▶ [EXERCISE] Among the records, which lines hold the word "September"? Pick them out.

Stored entries
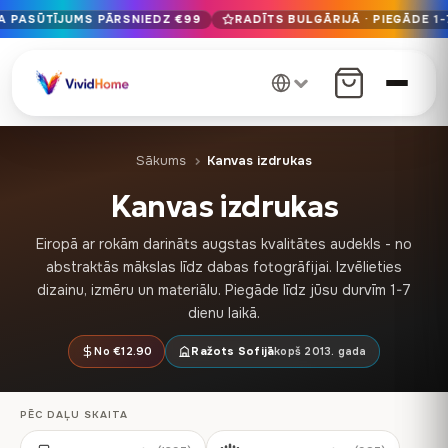
A PASŪTĪJUMS PĀRSNIEDZ €99
RADĪTS BULGĀRIJĀ · PIEGĀDE 1-
Bezmaksas piegāde ES, ja pasūtījums pārsniedz €99
Radīts Bulgārijā · Piegāde 1-7 dienu laikā visā ES
12+ gadu ilga amatniecības pieredze · Tikai augstākās kvalitā
Sākums
Kanvas izdrukas
Kanvas izdrukas
Eiropā ar rokām darināts augstas kvalitātes audekls - no
abstraktās mākslas līdz dabas fotogrāfijai. Izvēlieties
dizainu, izmēru un materiālu. Piegāde līdz jūsu durvīm 1-7
dienu laikā.
No €12.90
Ražots Sofijā
kopš 2013. gada
PĒC DAĻU SKAITA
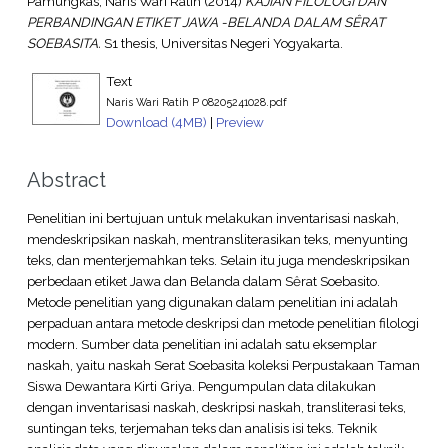
Pamungkas, Naris Wari Ratih
(2014)
KAJIAN FILOLOGI DAN
PERBANDINGAN ETIKET JAWA -BELANDA DALAM SȆRAT
SOEBASITA.
S1 thesis, Universitas Negeri Yogyakarta.
Text
Naris Wari Ratih P 08205241028.pdf
Download (4MB)
|
Preview
Abstract
Penelitian ini bertujuan untuk melakukan inventarisasi naskah,
mendeskripsikan naskah, mentransliterasikan teks, menyunting
teks, dan menterjemahkan teks. Selain itu juga mendeskripsikan
perbedaan etiket Jawa dan Belanda dalam Sȇrat Soebasito.
Metode penelitian yang digunakan dalam penelitian ini adalah
perpaduan antara metode deskripsi dan metode penelitian filologi
modern. Sumber data penelitian ini adalah satu eksemplar
naskah, yaitu naskah Serat Soebasita koleksi Perpustakaan Taman
Siswa Dewantara Kirti Griya. Pengumpulan data dilakukan
dengan inventarisasi naskah, deskripsi naskah, transliterasi teks,
suntingan teks, terjemahan teks dan analisis isi teks. Teknik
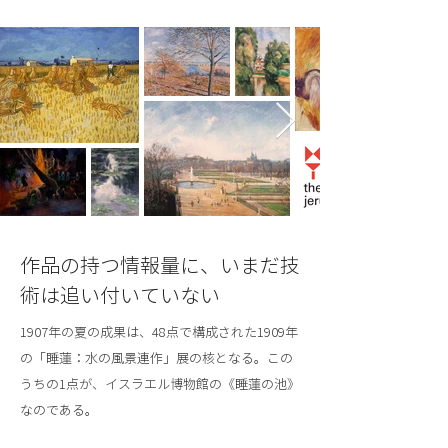
作品の持つ情報量に、いまだ技
術は追い付いていない
1907年の夏の成果は、48点で構成された1909年
の「睡蓮：水の風景連作」展の核となる。この
うちの1点が、イスラエル博物館の《睡蓮の池》
なのである。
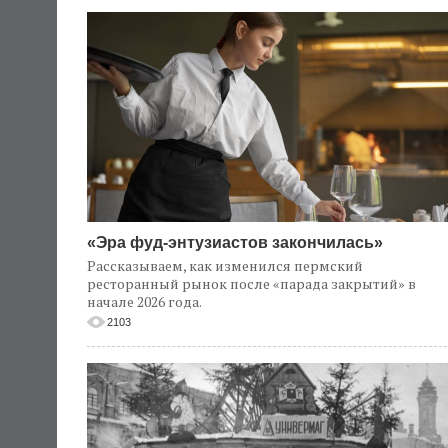
«Эра фуд-энтузиастов закончилась»
Рассказываем, как изменился пермский
ресторанный рынок после «парада закрытий» в
начале 2026 года.
2103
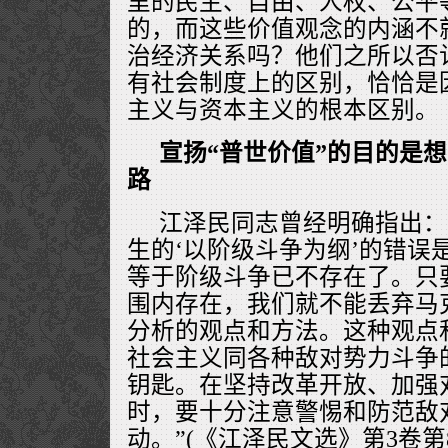
里的民主、自由、人权、公平等
的，而这些价值观念的内涵不
治经济关系吗？他们之所以否认
有社会制度上的区别，恰恰是
主义与资本主义的根本区别。
宣扬“普世价值”的目的是
路
江泽民同志曾经明确指出：
生的‘以阶级斗争为纲’的错误
等于阶级斗争已不存在了。只
围内存在，我们就不能丢弃马
分析的观点和方法。这种观点
社会主义同各种敌对势力斗争
钥匙。在坚持改革开放、加强
时，要十分注意警惕和防范敌
动。”(《江泽民文选》第3卷第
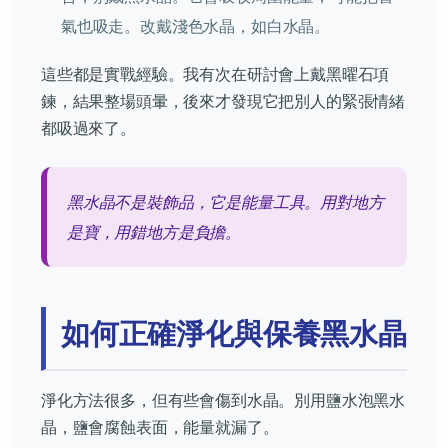
氣也吸走。改戴淺色水晶，如白水晶。
這些都是實戰經驗。我有次在研討會上戴黑曜石項
鍊，結果整場頭暈，後來才發現它把別人的緊張情緒
都吸過來了。
黑水晶不是裝飾品，它是能量工具。用對地方
是寶，用錯地方是負擔。
如何正確淨化與保養黑水晶
淨化方法很多，但有些會傷到水晶。別用鹽水泡黑水
晶，鹽會腐蝕表面，能量就漏了。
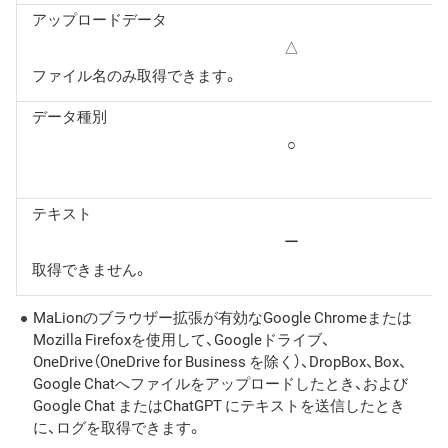
アップロードデータ
△
ファイル名のみ取得できます。
データ種別
○
テキスト
ー
取得できません。
MaLionのブラウザー拡張が有効なGoogle Chromeまたは
Mozilla Firefoxを使用して、Googleドライブ、
OneDrive（OneDrive for Business を除く）、DropBox、Box、
Google Chatへファイルをアップロードしたとき、および
Google Chat またはChatGPT にテキストを送信したとき
に、ログを取得できます。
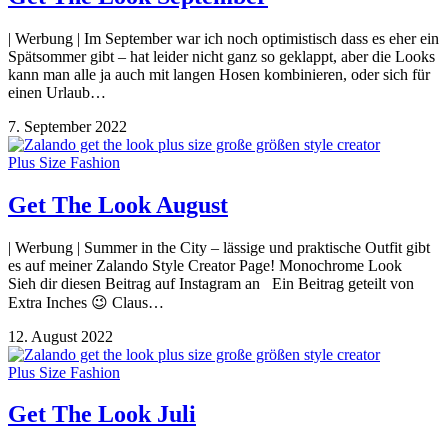
| Werbung | Im September war ich noch optimistisch dass es eher ein
Spätsommer gibt – hat leider nicht ganz so geklappt, aber die Looks
kann man alle ja auch mit langen Hosen kombinieren, oder sich für
einen Urlaub…
7. September 2022
Plus Size Fashion
Get The Look August
| Werbung | Summer in the City – lässige und praktische Outfit gibt
es auf meiner Zalando Style Creator Page! Monochrome Look
Sieh dir diesen Beitrag auf Instagram an Ein Beitrag geteilt von
Extra Inches 😉 Claus…
12. August 2022
Plus Size Fashion
Get The Look Juli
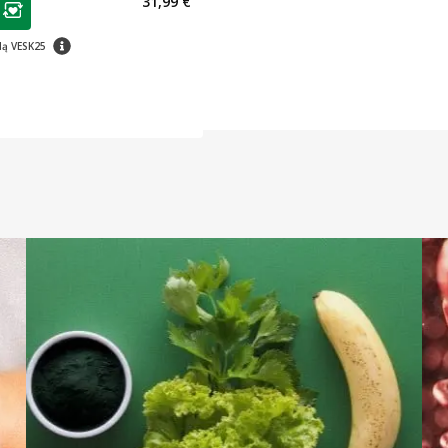
31,99 €
ojalumo klubo narių nuolaida
:
patarimas
dą VESK25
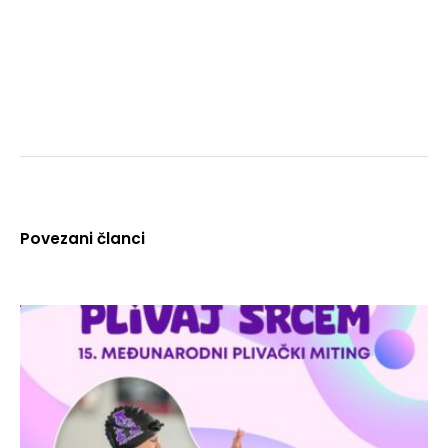
Povezani članci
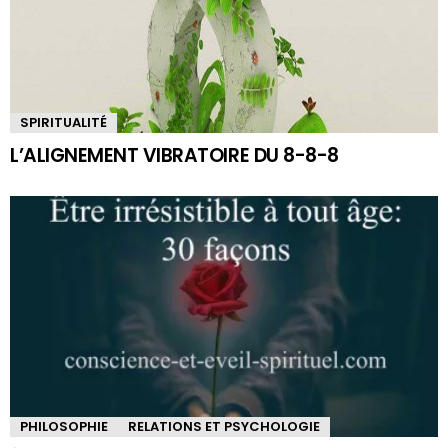
SPIRITUALITÉ
L’ALIGNEMENT VIBRATOIRE DU 8-8-8
PHILOSOPHIE
RELATIONS ET PSYCHOLOGIE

▶ [YOUR RESPONSE]
| Werbung | Im September war ich noch optimistisch dass es eher ein
7. September 2022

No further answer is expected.